There are many myths about the origin of the word Chimichurri. What all of them have in common is the assumption that it has an English source. One theory, for instance, says that the sauce was invented by the Irish General Jimmy McCurry during the Argentinian Independence War in the 19th century. Other people think it’s a parody of the sentence “Give me the curry”. Well, not even Otto knows who’s right and who’s wrong. What’s important is the Spanish and Italian cuisine influence — think spicy pesto. Ribeye steaks with spicy chimichurri sauce is a delightful and unique dish to add to the dinner table. Spice up your life with a bit of this hot sauce – a green machine! We love this recipe because it pairs perfectly grilled steak with a fiery topping from the Otto Grill. Enjoy it with us by following Otto’s easy steak dinner recipe.

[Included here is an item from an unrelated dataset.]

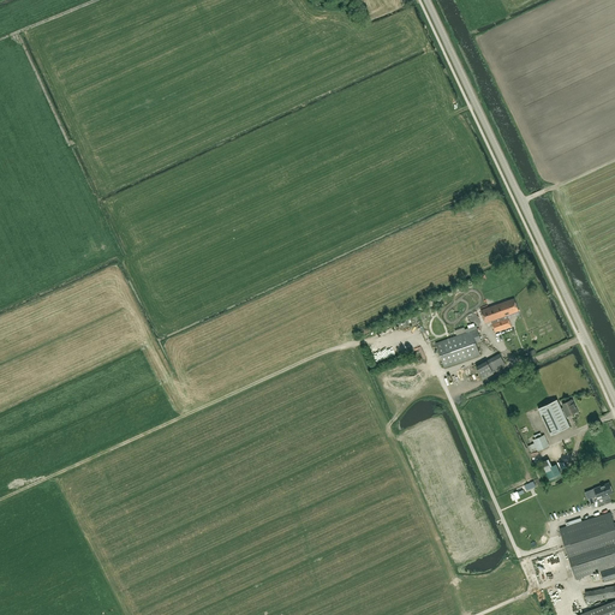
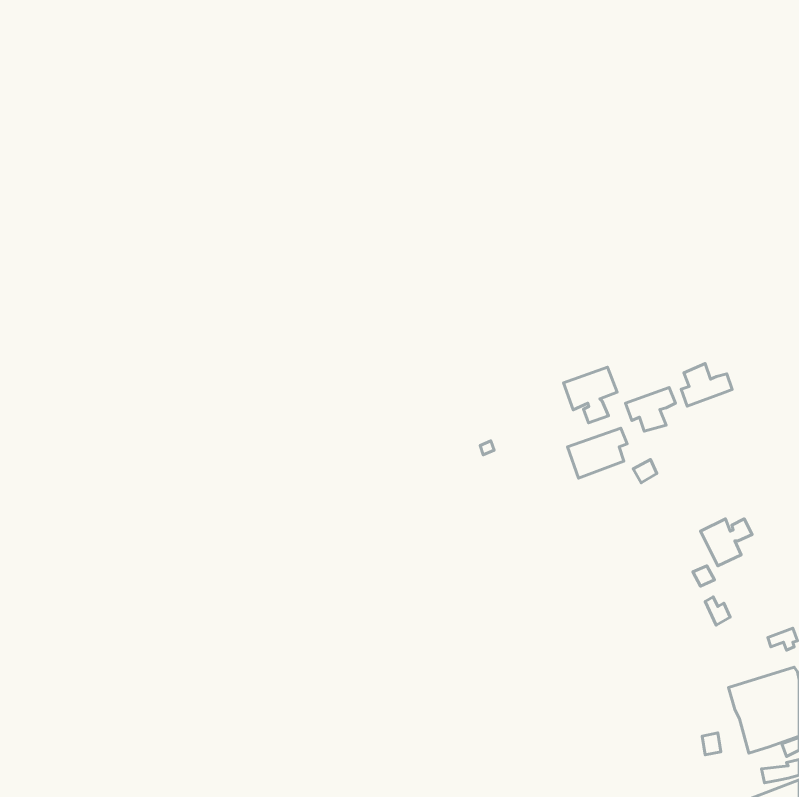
building: none -> [681,363,732,406]
building: none -> [563,367,617,423]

For the chimichurri sauce chop chili, parsley and oregano. Crush the garlic and put everything into a bowl. Add some warm water and let the mixture rest so that the liquid can absorb the spices. You can also prepare the chimichurri sauce in advance. When kept cool you can keep it for some weeks.
Remove the Ribeye Steaks from the fridge and sprinkle them with salt.

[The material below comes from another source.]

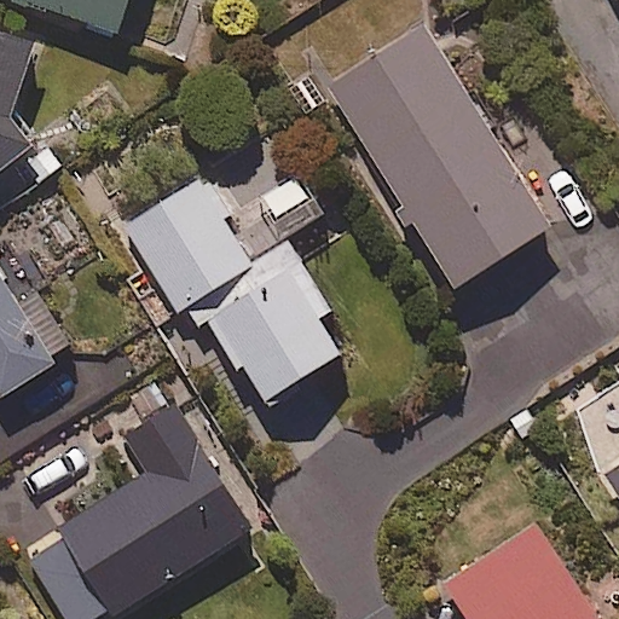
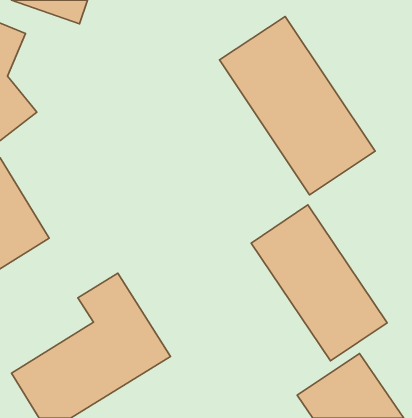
building: [118,172,340,406] -> none
building: none -> [251,205,387,361]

Preheat your Otto Grill onto 1500°F for about 3 minutes. Dab the steaks up with a piece of kitchen towel.
Place the steaks on the grid and set the Meat-O-Meter to stage 1. Grill the steaks for about 1 minute on each side. Once they have a nice brown crust, let them rest at the bottom of the grill until they have reached your desired cooking level.
- Remove the steaks from The Otto Grill and let them rest for a few minutes before serving them so as to redistribute the deliciousness!
Carve the Ribeye steaks across the grain and serve them on a plate with the spicy chimichurri sauce. Enjoy!